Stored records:
|---|
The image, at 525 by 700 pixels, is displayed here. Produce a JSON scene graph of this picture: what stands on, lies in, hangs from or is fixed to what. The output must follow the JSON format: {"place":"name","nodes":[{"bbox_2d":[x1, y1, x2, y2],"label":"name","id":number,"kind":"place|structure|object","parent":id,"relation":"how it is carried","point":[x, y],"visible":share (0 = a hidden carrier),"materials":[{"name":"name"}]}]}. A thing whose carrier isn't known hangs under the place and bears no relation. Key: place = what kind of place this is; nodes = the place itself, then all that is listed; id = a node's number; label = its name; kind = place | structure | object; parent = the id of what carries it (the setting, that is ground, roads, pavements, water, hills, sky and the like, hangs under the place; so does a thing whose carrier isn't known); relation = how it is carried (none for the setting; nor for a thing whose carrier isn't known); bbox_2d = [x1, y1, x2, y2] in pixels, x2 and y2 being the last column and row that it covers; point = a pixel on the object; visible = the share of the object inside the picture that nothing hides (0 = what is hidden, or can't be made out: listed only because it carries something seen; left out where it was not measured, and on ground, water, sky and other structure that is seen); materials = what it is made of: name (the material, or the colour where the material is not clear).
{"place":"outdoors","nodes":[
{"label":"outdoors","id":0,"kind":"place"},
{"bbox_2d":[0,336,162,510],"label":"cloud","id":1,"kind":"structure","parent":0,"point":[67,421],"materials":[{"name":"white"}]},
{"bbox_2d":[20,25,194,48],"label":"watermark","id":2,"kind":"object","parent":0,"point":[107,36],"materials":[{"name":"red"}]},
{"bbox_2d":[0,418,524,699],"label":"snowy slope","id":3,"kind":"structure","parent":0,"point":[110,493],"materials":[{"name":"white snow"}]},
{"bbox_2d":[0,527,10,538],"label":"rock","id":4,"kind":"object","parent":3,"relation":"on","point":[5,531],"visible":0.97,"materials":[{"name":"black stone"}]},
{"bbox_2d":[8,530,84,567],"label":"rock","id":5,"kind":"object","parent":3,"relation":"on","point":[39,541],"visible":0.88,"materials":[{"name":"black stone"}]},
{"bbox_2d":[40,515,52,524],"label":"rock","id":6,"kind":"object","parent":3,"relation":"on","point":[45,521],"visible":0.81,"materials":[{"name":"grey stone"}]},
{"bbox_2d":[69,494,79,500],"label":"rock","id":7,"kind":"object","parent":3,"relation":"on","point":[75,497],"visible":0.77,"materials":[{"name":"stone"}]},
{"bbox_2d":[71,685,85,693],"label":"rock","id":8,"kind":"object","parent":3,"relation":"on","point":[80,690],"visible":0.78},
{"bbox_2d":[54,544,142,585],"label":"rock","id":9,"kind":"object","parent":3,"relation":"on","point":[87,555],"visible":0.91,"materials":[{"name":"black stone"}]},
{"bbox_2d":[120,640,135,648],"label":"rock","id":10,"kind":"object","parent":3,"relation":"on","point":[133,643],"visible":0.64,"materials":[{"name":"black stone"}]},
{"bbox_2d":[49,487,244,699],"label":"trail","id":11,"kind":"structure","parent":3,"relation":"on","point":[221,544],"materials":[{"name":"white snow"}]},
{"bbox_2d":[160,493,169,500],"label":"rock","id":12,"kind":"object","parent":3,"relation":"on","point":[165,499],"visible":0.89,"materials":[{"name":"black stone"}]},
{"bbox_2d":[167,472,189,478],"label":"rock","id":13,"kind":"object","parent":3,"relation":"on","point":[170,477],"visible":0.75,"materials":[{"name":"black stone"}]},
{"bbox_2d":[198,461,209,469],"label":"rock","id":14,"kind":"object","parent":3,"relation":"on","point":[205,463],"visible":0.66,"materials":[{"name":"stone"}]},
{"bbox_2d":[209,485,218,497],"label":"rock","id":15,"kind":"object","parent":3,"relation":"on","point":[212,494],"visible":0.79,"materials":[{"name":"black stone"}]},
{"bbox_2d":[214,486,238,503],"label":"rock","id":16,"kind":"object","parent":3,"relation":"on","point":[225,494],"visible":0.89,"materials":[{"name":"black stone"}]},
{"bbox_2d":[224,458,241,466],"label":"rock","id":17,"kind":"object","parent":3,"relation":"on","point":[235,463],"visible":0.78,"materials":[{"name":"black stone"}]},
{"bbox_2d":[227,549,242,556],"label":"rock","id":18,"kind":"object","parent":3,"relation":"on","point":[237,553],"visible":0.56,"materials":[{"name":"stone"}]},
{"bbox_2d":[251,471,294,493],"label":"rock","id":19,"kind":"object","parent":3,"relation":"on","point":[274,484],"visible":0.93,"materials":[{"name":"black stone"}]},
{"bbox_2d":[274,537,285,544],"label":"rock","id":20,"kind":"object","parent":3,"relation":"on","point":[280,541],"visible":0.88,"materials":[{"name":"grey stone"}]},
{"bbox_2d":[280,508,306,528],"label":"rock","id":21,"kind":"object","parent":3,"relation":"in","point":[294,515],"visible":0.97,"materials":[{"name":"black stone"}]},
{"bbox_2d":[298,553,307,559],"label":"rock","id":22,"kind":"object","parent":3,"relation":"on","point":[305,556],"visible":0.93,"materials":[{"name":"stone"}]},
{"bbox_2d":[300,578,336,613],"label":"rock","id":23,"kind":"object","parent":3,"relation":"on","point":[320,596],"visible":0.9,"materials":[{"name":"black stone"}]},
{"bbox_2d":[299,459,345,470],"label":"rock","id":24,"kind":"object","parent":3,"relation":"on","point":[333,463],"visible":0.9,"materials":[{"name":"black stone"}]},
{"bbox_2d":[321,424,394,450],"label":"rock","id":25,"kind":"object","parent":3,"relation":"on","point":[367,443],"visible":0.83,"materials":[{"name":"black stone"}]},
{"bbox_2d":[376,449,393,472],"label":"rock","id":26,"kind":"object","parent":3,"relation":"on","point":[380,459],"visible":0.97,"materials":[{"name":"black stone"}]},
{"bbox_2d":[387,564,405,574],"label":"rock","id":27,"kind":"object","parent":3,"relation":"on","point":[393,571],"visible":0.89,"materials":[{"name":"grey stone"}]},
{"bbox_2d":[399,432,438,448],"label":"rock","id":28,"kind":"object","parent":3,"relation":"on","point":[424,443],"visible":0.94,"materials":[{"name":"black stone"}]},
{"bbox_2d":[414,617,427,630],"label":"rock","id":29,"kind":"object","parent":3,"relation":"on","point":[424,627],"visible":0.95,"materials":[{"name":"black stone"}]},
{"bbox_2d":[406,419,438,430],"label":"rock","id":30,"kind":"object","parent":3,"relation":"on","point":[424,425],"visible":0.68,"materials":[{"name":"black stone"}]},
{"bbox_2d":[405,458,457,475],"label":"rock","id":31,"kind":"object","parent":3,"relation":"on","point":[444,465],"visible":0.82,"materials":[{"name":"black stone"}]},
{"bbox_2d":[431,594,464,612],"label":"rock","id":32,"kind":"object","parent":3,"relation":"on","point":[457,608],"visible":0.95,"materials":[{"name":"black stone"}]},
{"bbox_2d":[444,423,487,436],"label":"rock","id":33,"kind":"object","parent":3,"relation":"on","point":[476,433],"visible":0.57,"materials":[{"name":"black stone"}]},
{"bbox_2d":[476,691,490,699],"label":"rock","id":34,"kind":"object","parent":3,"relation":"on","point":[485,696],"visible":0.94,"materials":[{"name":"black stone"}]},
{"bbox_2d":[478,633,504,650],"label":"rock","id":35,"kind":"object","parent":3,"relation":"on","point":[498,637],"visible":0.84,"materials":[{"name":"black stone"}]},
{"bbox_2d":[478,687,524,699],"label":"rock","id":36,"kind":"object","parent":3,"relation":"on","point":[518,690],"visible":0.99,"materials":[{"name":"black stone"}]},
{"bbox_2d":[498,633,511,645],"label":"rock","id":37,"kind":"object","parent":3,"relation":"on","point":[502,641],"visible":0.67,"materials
|---|
What the exercise asks: Print all the records exactly as written.

Output of the task:
The image, at 525 by 700 pixels, is displayed here. Produce a JSON scene graph of this picture: what stands on, lies in, hangs from or is fixed to what. The output must follow the JSON format: {"place":"name","nodes":[{"bbox_2d":[x1, y1, x2, y2],"label":"name","id":number,"kind":"place|structure|object","parent":id,"relation":"how it is carried","point":[x, y],"visible":share (0 = a hidden carrier),"materials":[{"name":"name"}]}]}. A thing whose carrier isn't known hangs under the place and bears no relation. Key: place = what kind of place this is; nodes = the place itself, then all that is listed; id = a node's number; label = its name; kind = place | structure | object; parent = the id of what carries it (the setting, that is ground, roads, pavements, water, hills, sky and the like, hangs under the place; so does a thing whose carrier isn't known); relation = how it is carried (none for the setting; nor for a thing whose carrier isn't known); bbox_2d = [x1, y1, x2, y2] in pixels, x2 and y2 being the last column and row that it covers; point = a pixel on the object; visible = the share of the object inside the picture that nothing hides (0 = what is hidden, or can't be made out: listed only because it carries something seen; left out where it was not measured, and on ground, water, sky and other structure that is seen); materials = what it is made of: name (the material, or the colour where the material is not clear).
{"place":"outdoors","nodes":[
{"label":"outdoors","id":0,"kind":"place"},
{"bbox_2d":[0,336,162,510],"label":"cloud","id":1,"kind":"structure","parent":0,"point":[67,421],"materials":[{"name":"white"}]},
{"bbox_2d":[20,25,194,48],"label":"watermark","id":2,"kind":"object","parent":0,"point":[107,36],"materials":[{"name":"red"}]},
{"bbox_2d":[0,418,524,699],"label":"snowy slope","id":3,"kind":"structure","parent":0,"point":[110,493],"materials":[{"name":"white snow"}]},
{"bbox_2d":[0,527,10,538],"label":"rock","id":4,"kind":"object","parent":3,"relation":"on","point":[5,531],"visible":0.97,"materials":[{"name":"black stone"}]},
{"bbox_2d":[8,530,84,567],"label":"rock","id":5,"kind":"object","parent":3,"relation":"on","point":[39,541],"visible":0.88,"materials":[{"name":"black stone"}]},
{"bbox_2d":[40,515,52,524],"label":"rock","id":6,"kind":"object","parent":3,"relation":"on","point":[45,521],"visible":0.81,"materials":[{"name":"grey stone"}]},
{"bbox_2d":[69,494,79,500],"label":"rock","id":7,"kind":"object","parent":3,"relation":"on","point":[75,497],"visible":0.77,"materials":[{"name":"stone"}]},
{"bbox_2d":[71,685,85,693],"label":"rock","id":8,"kind":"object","parent":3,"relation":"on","point":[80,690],"visible":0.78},
{"bbox_2d":[54,544,142,585],"label":"rock","id":9,"kind":"object","parent":3,"relation":"on","point":[87,555],"visible":0.91,"materials":[{"name":"black stone"}]},
{"bbox_2d":[120,640,135,648],"label":"rock","id":10,"kind":"object","parent":3,"relation":"on","point":[133,643],"visible":0.64,"materials":[{"name":"black stone"}]},
{"bbox_2d":[49,487,244,699],"label":"trail","id":11,"kind":"structure","parent":3,"relation":"on","point":[221,544],"materials":[{"name":"white snow"}]},
{"bbox_2d":[160,493,169,500],"label":"rock","id":12,"kind":"object","parent":3,"relation":"on","point":[165,499],"visible":0.89,"materials":[{"name":"black stone"}]},
{"bbox_2d":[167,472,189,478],"label":"rock","id":13,"kind":"object","parent":3,"relation":"on","point":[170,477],"visible":0.75,"materials":[{"name":"black stone"}]},
{"bbox_2d":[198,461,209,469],"label":"rock","id":14,"kind":"object","parent":3,"relation":"on","point":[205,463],"visible":0.66,"materials":[{"name":"stone"}]},
{"bbox_2d":[209,485,218,497],"label":"rock","id":15,"kind":"object","parent":3,"relation":"on","point":[212,494],"visible":0.79,"materials":[{"name":"black stone"}]},
{"bbox_2d":[214,486,238,503],"label":"rock","id":16,"kind":"object","parent":3,"relation":"on","point":[225,494],"visible":0.89,"materials":[{"name":"black stone"}]},
{"bbox_2d":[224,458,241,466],"label":"rock","id":17,"kind":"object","parent":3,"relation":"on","point":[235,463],"visible":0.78,"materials":[{"name":"black stone"}]},
{"bbox_2d":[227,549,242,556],"label":"rock","id":18,"kind":"object","parent":3,"relation":"on","point":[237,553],"visible":0.56,"materials":[{"name":"stone"}]},
{"bbox_2d":[251,471,294,493],"label":"rock","id":19,"kind":"object","parent":3,"relation":"on","point":[274,484],"visible":0.93,"materials":[{"name":"black stone"}]},
{"bbox_2d":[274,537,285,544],"label":"rock","id":20,"kind":"object","parent":3,"relation":"on","point":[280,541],"visible":0.88,"materials":[{"name":"grey stone"}]},
{"bbox_2d":[280,508,306,528],"label":"rock","id":21,"kind":"object","parent":3,"relation":"in","point":[294,515],"visible":0.97,"materials":[{"name":"black stone"}]},
{"bbox_2d":[298,553,307,559],"label":"rock","id":22,"kind":"object","parent":3,"relation":"on","point":[305,556],"visible":0.93,"materials":[{"name":"stone"}]},
{"bbox_2d":[300,578,336,613],"label":"rock","id":23,"kind":"object","parent":3,"relation":"on","point":[320,596],"visible":0.9,"materials":[{"name":"black stone"}]},
{"bbox_2d":[299,459,345,470],"label":"rock","id":24,"kind":"object","parent":3,"relation":"on","point":[333,463],"visible":0.9,"materials":[{"name":"black stone"}]},
{"bbox_2d":[321,424,394,450],"label":"rock","id":25,"kind":"object","parent":3,"relation":"on","point":[367,443],"visible":0.83,"materials":[{"name":"black stone"}]},
{"bbox_2d":[376,449,393,472],"label":"rock","id":26,"kind":"object","parent":3,"relation":"on","point":[380,459],"visible":0.97,"materials":[{"name":"black stone"}]},
{"bbox_2d":[387,564,405,574],"label":"rock","id":27,"kind":"object","parent":3,"relation":"on","point":[393,571],"visible":0.89,"materials":[{"name":"grey stone"}]},
{"bbox_2d":[399,432,438,448],"label":"rock","id":28,"kind":"object","parent":3,"relation":"on","point":[424,443],"visible":0.94,"materials":[{"name":"black stone"}]},
{"bbox_2d":[414,617,427,630],"label":"rock","id":29,"kind":"object","parent":3,"relation":"on","point":[424,627],"visible":0.95,"materials":[{"name":"black stone"}]},
{"bbox_2d":[406,419,438,430],"label":"rock","id":30,"kind":"object","parent":3,"relation":"on","point":[424,425],"visible":0.68,"materials":[{"name":"black stone"}]},
{"bbox_2d":[405,458,457,475],"label":"rock","id":31,"kind":"object","parent":3,"relation":"on","point":[444,465],"visible":0.82,"materials":[{"name":"black stone"}]},
{"bbox_2d":[431,594,464,612],"label":"rock","id":32,"kind":"object","parent":3,"relation":"on","point":[457,608],"visible":0.95,"materials":[{"name":"black stone"}]},
{"bbox_2d":[444,423,487,436],"label":"rock","id":33,"kind":"object","parent":3,"relation":"on","point":[476,433],"visible":0.57,"materials":[{"name":"black stone"}]},
{"bbox_2d":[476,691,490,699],"label":"rock","id":34,"kind":"object","parent":3,"relation":"on","point":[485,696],"visible":0.94,"materials":[{"name":"black stone"}]},
{"bbox_2d":[478,633,504,650],"label":"rock","id":35,"kind":"object","parent":3,"relation":"on","point":[498,637],"visible":0.84,"materials":[{"name":"black stone"}]},
{"bbox_2d":[478,687,524,699],"label":"rock","id":36,"kind":"object","parent":3,"relation":"on","point":[518,690],"visible":0.99,"materials":[{"name":"black stone"}]},
{"bbox_2d":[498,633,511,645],"label":"rock","id":37,"kind":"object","parent":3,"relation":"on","point":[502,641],"visible":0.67,"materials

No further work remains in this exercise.